Does your product cost $20 but you're available to support that product and the customer who bought it, for hours at a time? Your system then, isn't in line with the level of product or service you offer; you're over-delivering. You can determine whether you're over-delivering by starting on either side of the customer service process. Start with the product--producing, packaging, and delivering the product and the receipt of and customer support of that product. Or, start with the customer service, move backward toward your product, how you obtained the product, the research, and development it took to create the product, and how you market and finance the product. What are the systems associated with each step of your product? Answering that question will show you the systems that encompass about 80% of your systemic systems. Beyond that includes internal systems having to do with your business management systems such as your accounting and finance behind the work, and your employee management system.

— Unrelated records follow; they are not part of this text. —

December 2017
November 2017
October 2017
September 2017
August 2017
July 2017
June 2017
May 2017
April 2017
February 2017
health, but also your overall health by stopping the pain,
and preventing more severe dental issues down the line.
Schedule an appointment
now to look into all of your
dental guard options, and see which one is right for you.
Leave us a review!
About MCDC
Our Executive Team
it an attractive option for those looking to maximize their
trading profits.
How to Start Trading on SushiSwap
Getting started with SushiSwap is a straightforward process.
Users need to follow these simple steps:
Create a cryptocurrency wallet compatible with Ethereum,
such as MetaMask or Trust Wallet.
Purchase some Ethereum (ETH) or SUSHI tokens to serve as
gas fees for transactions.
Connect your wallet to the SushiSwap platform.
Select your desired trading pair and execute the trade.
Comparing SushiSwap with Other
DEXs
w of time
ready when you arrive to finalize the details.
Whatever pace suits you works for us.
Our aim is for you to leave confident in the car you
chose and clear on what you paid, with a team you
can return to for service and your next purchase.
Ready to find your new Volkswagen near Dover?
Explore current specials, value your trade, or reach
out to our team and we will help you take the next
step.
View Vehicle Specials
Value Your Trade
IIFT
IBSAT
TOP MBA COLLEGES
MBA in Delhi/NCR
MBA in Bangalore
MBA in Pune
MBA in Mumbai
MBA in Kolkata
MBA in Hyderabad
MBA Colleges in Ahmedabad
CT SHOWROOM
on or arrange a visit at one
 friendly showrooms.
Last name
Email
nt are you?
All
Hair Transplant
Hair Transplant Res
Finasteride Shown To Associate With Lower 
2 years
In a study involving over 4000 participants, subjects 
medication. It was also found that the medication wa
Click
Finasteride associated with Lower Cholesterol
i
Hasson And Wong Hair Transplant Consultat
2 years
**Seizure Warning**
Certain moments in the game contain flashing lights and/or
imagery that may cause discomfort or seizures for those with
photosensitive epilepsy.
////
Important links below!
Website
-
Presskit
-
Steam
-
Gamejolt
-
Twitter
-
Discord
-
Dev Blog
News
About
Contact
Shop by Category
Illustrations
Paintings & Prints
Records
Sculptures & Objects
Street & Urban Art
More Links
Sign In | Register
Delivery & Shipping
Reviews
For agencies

Most good-hearted business owners overdeliver by providing a high level of customer service on low-margin products.
You set yourself and your business up when you operate by overdelivering. Ground your parameters inside of what the business needs for the business to have a win. Take the example of mow and blow gardeners? For $100 a month you pay a company who shows up with a 2-man team and in 15-20 minutes they cut your grass and blow away the leaves and cut grass. That 2-man team is making $20 every twenty minutes at best. Of course, there's travel and packing/unpacking time in between so they're probably making about $40 per hour if they're able to get two locations cut in an hour which is $20 per person an hour. My gardener had a team of 5 people but he cut three houses per street. If he slows down his system or his houses are further apart and he has to drive in between, he's losing those 20 minutes and $20 per hour. His overhead is low but he has employees to pay, equipment to buy and fix, gas, etc. His product has a low price point which means his systems being effective are crucial. For your business to have a healthy bottom line it gets the right clients it needs and that it's not giving out too much and therefore unable to sustain itself. Your business should have a healthy 3-month reserve account.
Your vision sets up your systems. Where inside your systems do you have things set up for a win? Good-hearted business owners tend to have weak internal systems because their time and study has been spent in their industry and creating a quality product and good customer service around that product. Generally, I find that good-hearted business owners take better care of others that they take care of themselves. These are people whose internal business systems might be weak because they don't protect the business like they don't protect themselves. These are people who don't pay for a bookkeeper, who don't have a mapped out process of delivery of your product.
My advice for those business owners is to think of your business as a private entity, then it will feel less selfish to say, "I'm going to make sure my business wins" instead of "I'm going to make sure I win." You opened the business, so your commitment to yourself, your employees, and clients are for your business to continue, you must protect the business systems inside it.